Man könnte die ignorante Sichtweise von Scherba und die demagogischen Worte Danilows in beschwichtigender Weise als verbale Entgleisungen oder als Einzelmeinungen abtun, doch in ihrer demokratiefeindlichen Radikalität und Brutalität sind sie einfach nicht hinnehmbar und bedürfen einer deutlichen und entschlossenen Zurückweisung. Die Bundesregierung hat erst vor wenigen Tagen auf ihrer immer länger werdenden »Liste der militärischen Unterstützungsleistungen« für die Ukraine das Luftverteidigungssystem PATRIOT ergänzt sowie mit Grenzschutzfahrzeugen und Zetros-LKWs. Deutschland gehört damit schon längst zu einem der wichtigsten Geldgeber und Waffenexporteure innerhalb der die Ukraine unterstützenden Staatengemeinschaft. Das darf gegenüber der Ukraine indes nicht vollkommen grenzen- und kritiklos bleiben. Denn offenbar benötigen einige hochrangige politische Akteure der Ukraine dringend Nachhilfe in Sachen Demokratieverständnis.

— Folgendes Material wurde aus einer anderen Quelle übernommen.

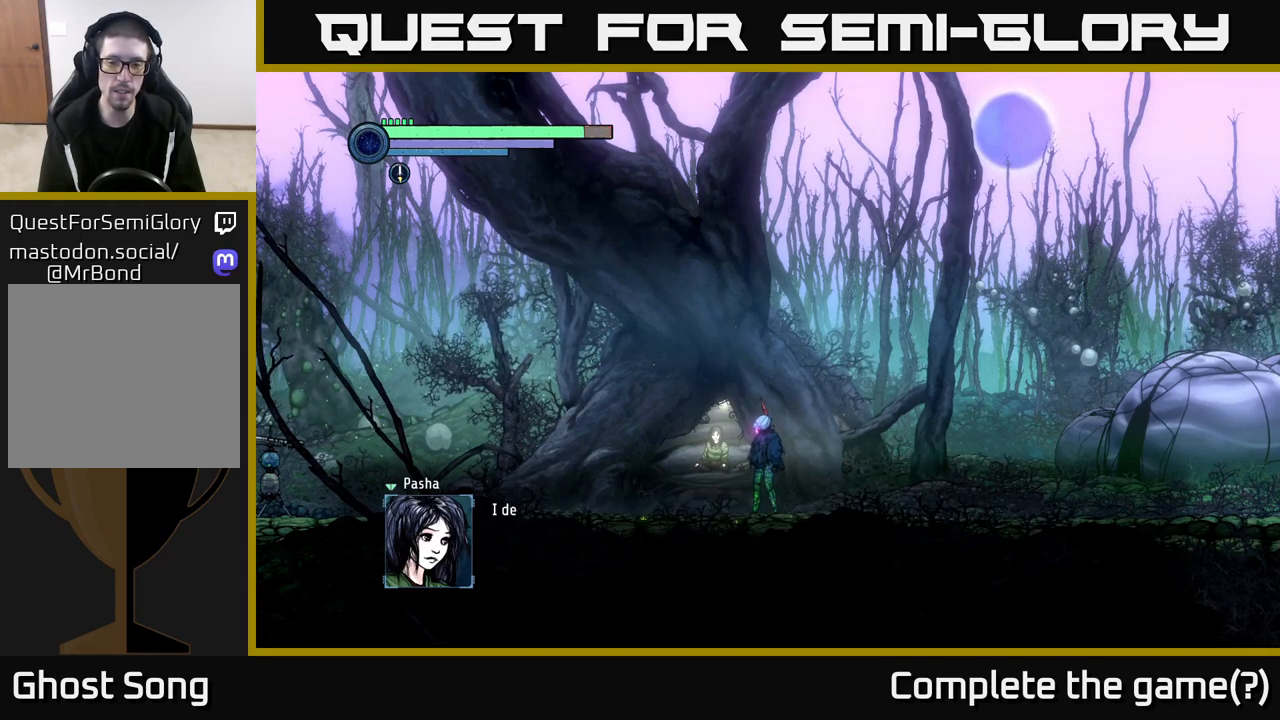
{"buttons": [], "left_stick": "center", "right_stick": "center", "events": [[133, "A", "up"], [283, "A", "down"], [467, "A", "up"]]}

Die Liste der Bundesregierung für militärische Unterstützungsleistungen sollte mit einer Liste demokratiefördernder Unterstützungsleistungen erweitert werden, auf die ein demokratisches Staatswesen nicht verzichten kann und die sich wie folgt zusammenfassen lassen: Demokraten (und solche, die es werden wollen) bekennen sich bedingungslos zu den Prinzipien von Rechtsstaatlichkeit, Gewaltenteilung, Volkssouveränität und Opposition. Sie achten die Grundrechte wie die Meinungs- und Religionsfreiheit, vertreten Werte wie Solidarität, Anerkennung oder Respekt und stehen für die Gleichwertigkeit aller Menschen ein. Das mag in Zeiten eines Krieges zynisch klingen, doch für ein Land, das Mitglied der Euro-
päischen Union werden möchte, ist die Umsetzung jener universalen Werte alternativlos. Und von der Bundesregierung muss die Zivilgesellschaft erwarten können, dass sämtliche Unterstützungsleistungen an die Ukraine immer wieder im Lichte des dortigen Demokratieverständnisses bewertet und nötigenfalls auch korrigiert werden. Andernfalls würde der kollektive Anspruch an die Achtung und Einhaltung unserer eigenen demokratischen Werte und Prinzipien verraten werden. Das wäre vollkommen inakzeptabel und würde uns tatsächlich zu »verwirrten Zynikern« verkommen lassen. Was wiederum nicht wirklich im Interesse der Herren Scherba, Danilow, Melnyk und Konsorten sein sollte.